The Feb 2008 issue of Educational Leadership features an article titled “Cover the Material – Or Teach Students to Think?,” written by Marion Brady. The author questions the logic of adding “rigor” and high standards to the curriculum at the expense of teaching students to think. The author believes that old answers rarely fit in eras of rapid social change, and that adaptation to changing realities require higher-order thinking skills. Textbooks do not help develop higher-order thinking skills, because they represent the final conclusions of other people’s thoughts and processes.
Traditional instruction is more concerned with the study of opinions about the real world than with the study of the real world itself. Internalizing others’ views required just one thinking skill–recall. Trying to make sense of one’s own day-to-day experience requires the use of every known thinking skill.
Education leaders can take a crucial step toward getting students to use higher-order thinking skills by drawing a sharp line between firsthand and secondhand knowledge. The best way to do this is to focus attention directly on some part of the real world.

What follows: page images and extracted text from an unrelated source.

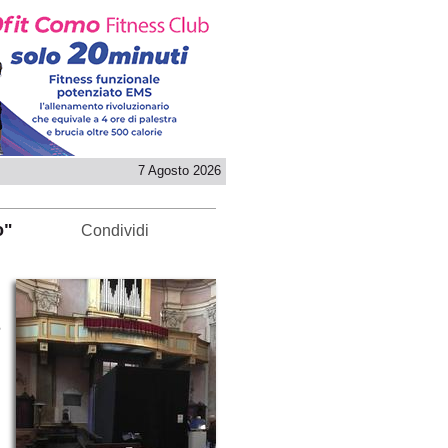
7 Agosto 2026
o"
Condividi
e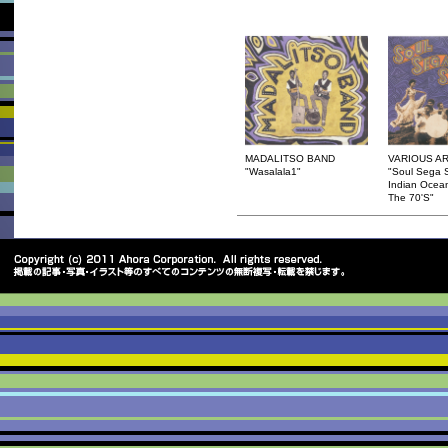
MADALITSO BAND
VARIOUS AR
"Wasalala1"
"Soul Sega S
Indian Ocea
The 70'S"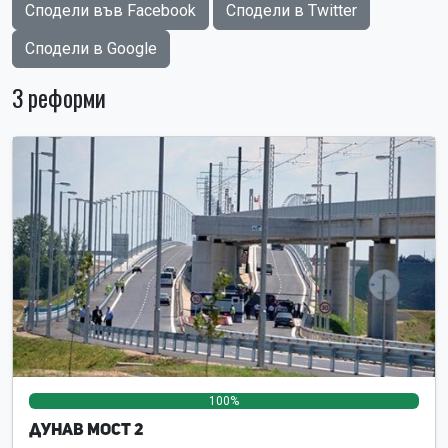
Сподели във Facebook
Сподели в Twitter
Сподели в Google
3 реформи
100%
0%
0%
Дунав мост 2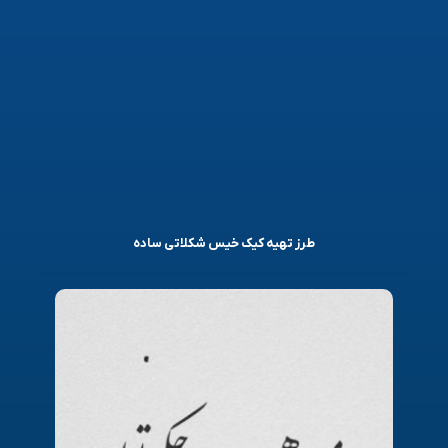
طرز تهیه کیک خیس شکلاتی ساده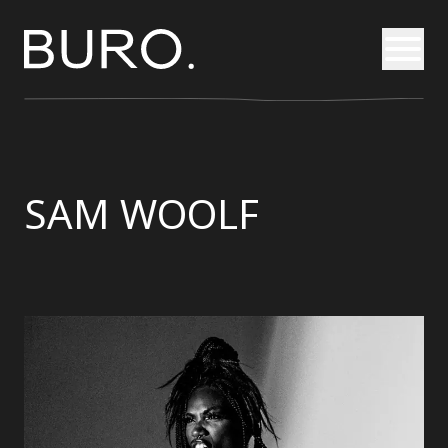
Otvori
SAM WOOLF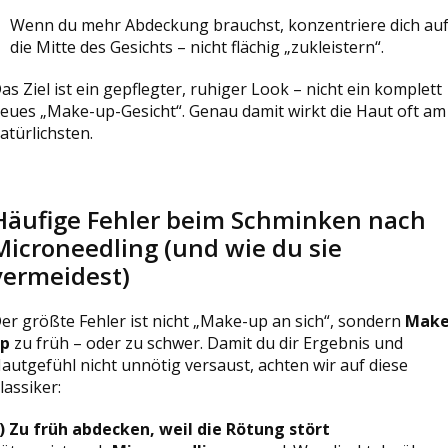
Wenn du mehr Abdeckung brauchst, konzentriere dich au
die Mitte des Gesichts – nicht flächig „zukleistern“.
as Ziel ist ein gepflegter, ruhiger Look – nicht ein komplett
eues „Make-up-Gesicht“. Genau damit wirkt die Haut oft am
atürlichsten.
Häufige Fehler beim Schminken nach
Microneedling (und wie du sie
vermeidest)
er größte Fehler ist nicht „Make-up an sich“, sondern
Make
p
zu früh – oder zu schwer. Damit du dir Ergebnis und
autgefühl nicht unnötig versaust, achten wir auf diese
lassiker:
) Zu früh abdecken, weil die Rötung stört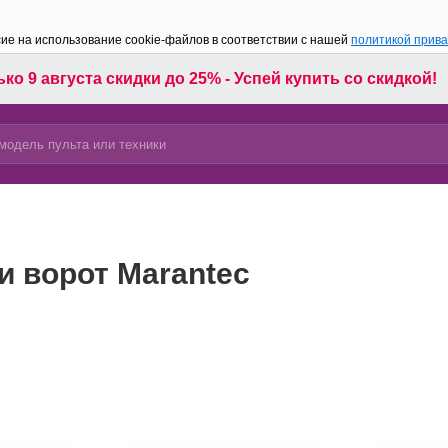
сие на использование cookie-файлов в соответствии с нашей
политикой прив
ко 9 августа скидки до 25% - Успей купить со скидкой!
и ворот Marantec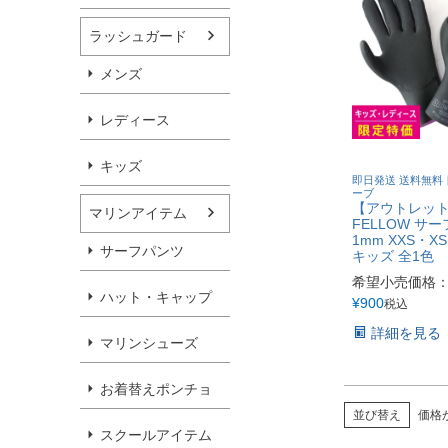
ラッシュガード
メンズ
レディース
キッズ
即日発送 送料無料 
ーブ
【アウトレッ
マリンアイテム
FELLOW サ
1mm XXS・X
サーフパンツ
キッズ 全1色
希望小売価格
ハット・キャップ
¥
900
税込
詳細を見る
マリンシューズ
お着替えポンチョ
並び替え
価格
スクールアイテム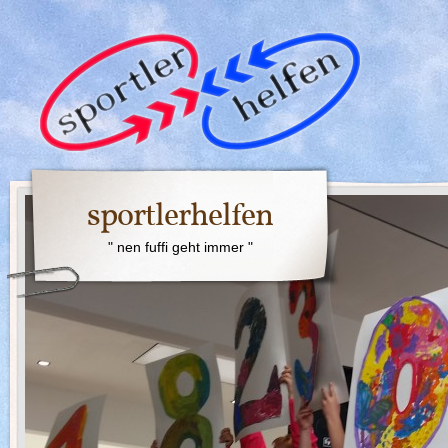
sportlerhelfen
" nen fuffi geht immer "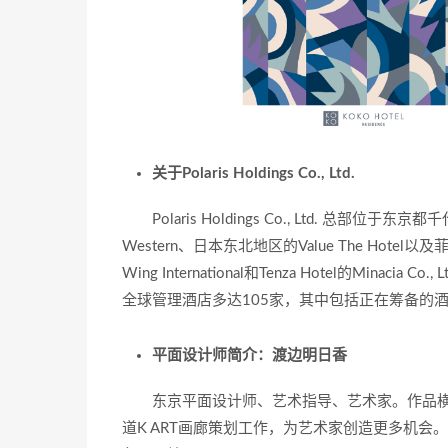
关于Polaris Holdings Co., Ltd.
Polaris Holdings Co., Ltd. 总
Western、日本东北地区的Value The Hotel以及
Wing International和Tenza Hotel的Minaci
全球管理酒店多达105家，其中包括正在筹备的酒店
平面设计师简介：渡边明日香
东京平面设计师、艺术指导、艺术家。作品横
道K ART画廊策划工作，为艺术家创造更多机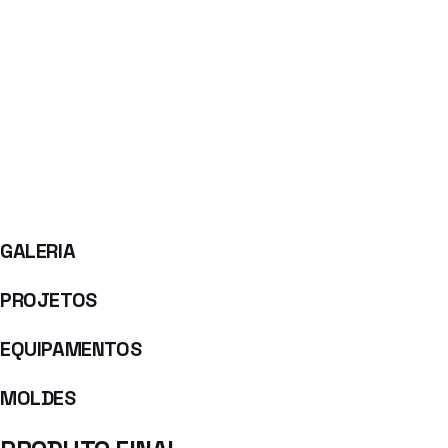
GALERIA
PROJETOS
EQUIPAMENTOS
MOLDES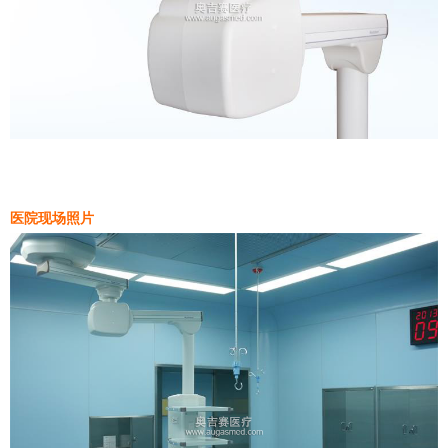
医院现场照片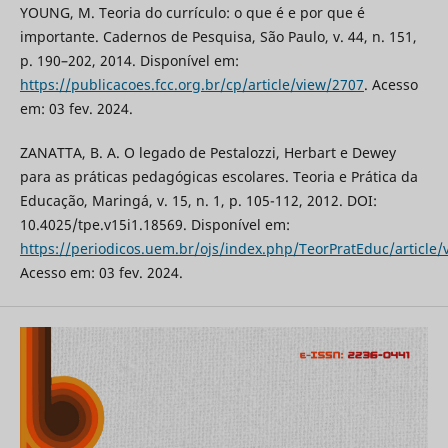
YOUNG, M. Teoria do currículo: o que é e por que é
importante. Cadernos de Pesquisa, São Paulo, v. 44, n. 151,
p. 190–202, 2014. Disponível em:
https://publicacoes.fcc.org.br/cp/article/view/2707
. Acesso
em: 03 fev. 2024.
ZANATTA, B. A. O legado de Pestalozzi, Herbart e Dewey
para as práticas pedagógicas escolares. Teoria e Prática da
Educação, Maringá, v. 15, n. 1, p. 105-112, 2012. DOI:
10.4025/tpe.v15i1.18569. Disponível em:
https://periodicos.uem.br/ojs/index.php/TeorPratEduc/article
Acesso em: 03 fev. 2024.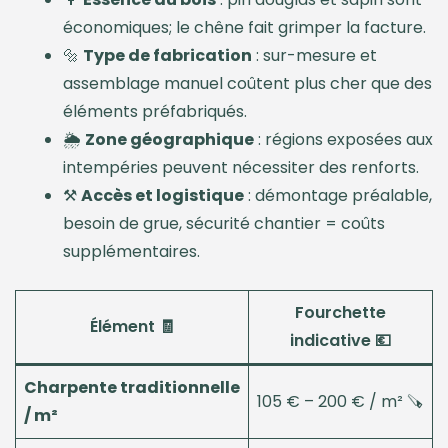
économiques; le chêne fait grimper la facture.
🔩
Type de fabrication
: sur-mesure et
assemblage manuel coûtent plus cher que des
éléments préfabriqués.
🌦️
Zone géographique
: régions exposées aux
intempéries peuvent nécessiter des renforts.
⚒️
Accès et logistique
: démontage préalable,
besoin de grue, sécurité chantier = coûts
supplémentaires.
Fourchette
Élément 🧾
indicative 💶
Charpente traditionnelle
105 € – 200 € / m² 🪚
/ m²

Our students need to have opportunities to make their own inferences, hypotheses, generalizations, and value judgements. Gobal collaborative projects such as the Roadkill 2008 Project (sounds gross, but you need to look into it… I heard about it on EdTechTalk this week), projects such as Cheryl Lykowski’s Global Explorers project, and Technospud Projects would fit the bill.
A few classrooms in Walled Lake are participating in The Oakland Schools Land Use Project, where students come up with a development idea that would improve their community. They collaborate with local experts who push them to think about concepts such as the impact on the environment and the people, and local zoning ordinances. The students survey their community to determine the need, calculate costs, and identify benefits and challenges. They present their idea to the county experts by videoconference. The project has meaning to the students and they are learning to think!

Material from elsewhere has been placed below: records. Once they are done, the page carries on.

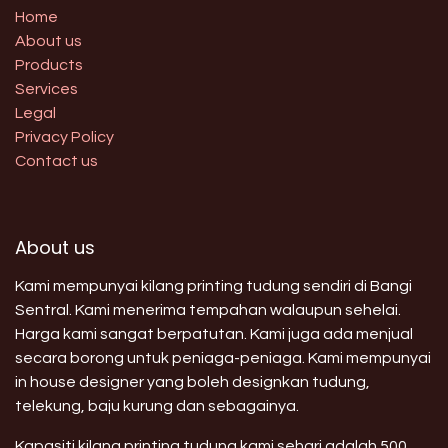
Home
About us
Products
Services
Legal
Privacy Policy
Contact us
About us
Kami mempunyai kilang printing tudung sendiri di Bangi
Sentral. Kami menerima tempahan walaupun sehelai.
Harga kami sangat berpatutan. Kami juga ada menjual
secara borong untuk peniaga-peniaga. Kami mempunyai
in house designer yang boleh designkan tudung,
telekung, baju kurung dan sebagainya.
Kapasiti kilang printing tudung kami sehari adalah 500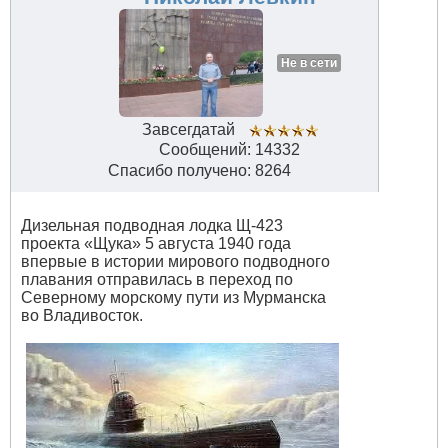
Не в сети
Завсегдатай
Сообщений: 14332
Спасибо получено: 8264
Дизельная подводная лодка Щ-423
проекта «Щука» 5 августа 1940 года
впервые в истории мирового подводного
плавания отправилась в переход по
Северному морскому пути из Мурманска
во Владивосток.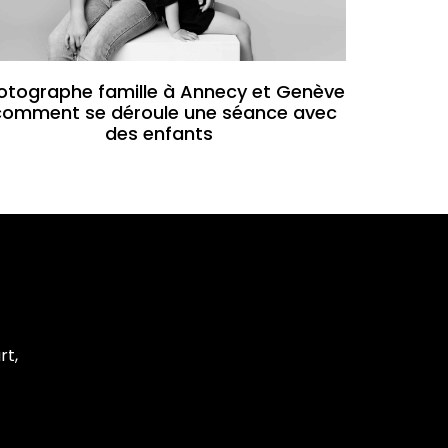
otographe famille à Annecy et Genève
 comment se déroule une séance avec
des enfants
rt,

I agree with the author, who believes that a focus on real-world issues can alter the entire culture of a school or a school system. It is relevant. It shows respect for the students. Tim Tyson, former principal at Mabry Middle School (Georgia) gets it. His students all participate in a film festival where they create videos based on a current events issue. Scroll down to the bottom of this page to see some examples. Principal Tyson delivered the closing keynote address at last year’s NECC Conference; it has been 8 months and it is still fresh in my mind. He brought students with him who talked about their experiences doing their research, creating their video, and their feelings about making the world a better place. It was highly motivating to them. There is no doubt in my mind that the skills developed as a result of that project are the kinds of skills that are needed in today’s working world.
What can we do (and what needs to be done) to give more emphasis toward teaching students to think in a time when our country is so focused on standards and testing? I am doing what I can in my school district in Walled Lake, but I know that there is so much more to do. One of the things I’m excited about is an 8th grade social studies project that I’m developing right now. It will be one that ALL 8th graders (about 1,200) will complete, and it involves students collaborating to create projects that requires them to think! They will participate using Moodle, an on-line course management system. Pulling this off requires lots of time, teacher staff development, tech troubleshooting, and advanced planning. Hopefully the teachers will soon agree that time spent on a project like this is worth the time away from “covering the material.” Only time will tell.